• [Work required] Transcribe the entries exactly. Omit the pictures.

• [Supplied material]
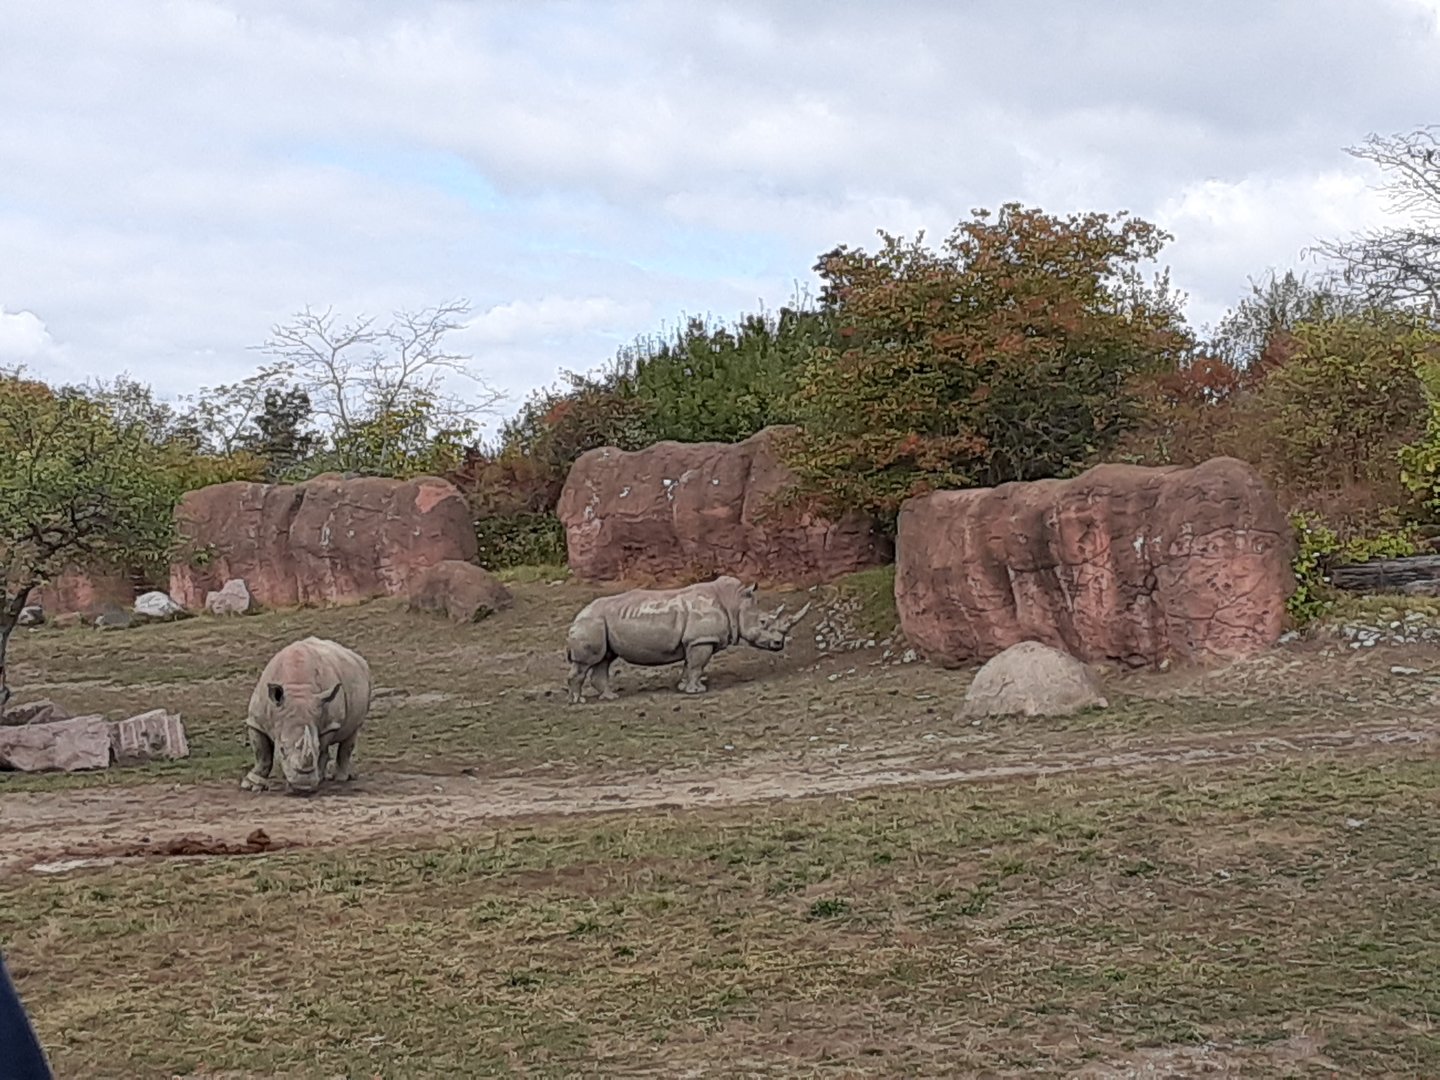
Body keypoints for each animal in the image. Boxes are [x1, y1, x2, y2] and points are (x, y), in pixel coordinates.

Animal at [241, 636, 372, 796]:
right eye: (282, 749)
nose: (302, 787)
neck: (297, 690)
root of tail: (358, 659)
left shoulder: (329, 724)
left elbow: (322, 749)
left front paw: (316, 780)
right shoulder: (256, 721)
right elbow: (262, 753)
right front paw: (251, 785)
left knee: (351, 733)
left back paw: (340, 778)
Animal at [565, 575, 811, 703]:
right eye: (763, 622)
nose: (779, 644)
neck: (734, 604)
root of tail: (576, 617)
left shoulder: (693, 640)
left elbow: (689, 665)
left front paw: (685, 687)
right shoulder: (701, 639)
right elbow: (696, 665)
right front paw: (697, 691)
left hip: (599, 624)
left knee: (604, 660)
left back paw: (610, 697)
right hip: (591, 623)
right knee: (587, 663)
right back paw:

• [Response to the task]
Body keypoints for each animal in the image. Boxes are [x1, y1, x2, y2] and points are (x, y), in pixel coordinates.

Animal at [241, 636, 372, 796]:
right eye: (282, 749)
nose: (302, 787)
neck: (297, 690)
root of tail: (358, 659)
left shoulder: (329, 724)
left elbow: (322, 749)
left front paw: (316, 780)
right shoulder: (256, 721)
right elbow: (262, 753)
right front paw: (251, 785)
left knee: (351, 733)
left back paw: (340, 778)
Animal at [565, 575, 811, 703]:
right eye: (763, 622)
nose: (779, 644)
neck: (734, 604)
root of tail: (576, 617)
left shoulder: (693, 640)
left elbow: (689, 665)
left front paw: (685, 687)
right shoulder: (701, 639)
right elbow: (696, 665)
right front paw: (697, 691)
left hip: (599, 624)
left knee: (604, 660)
left back paw: (610, 697)
right hip: (591, 623)
right knee: (587, 663)
right back paw:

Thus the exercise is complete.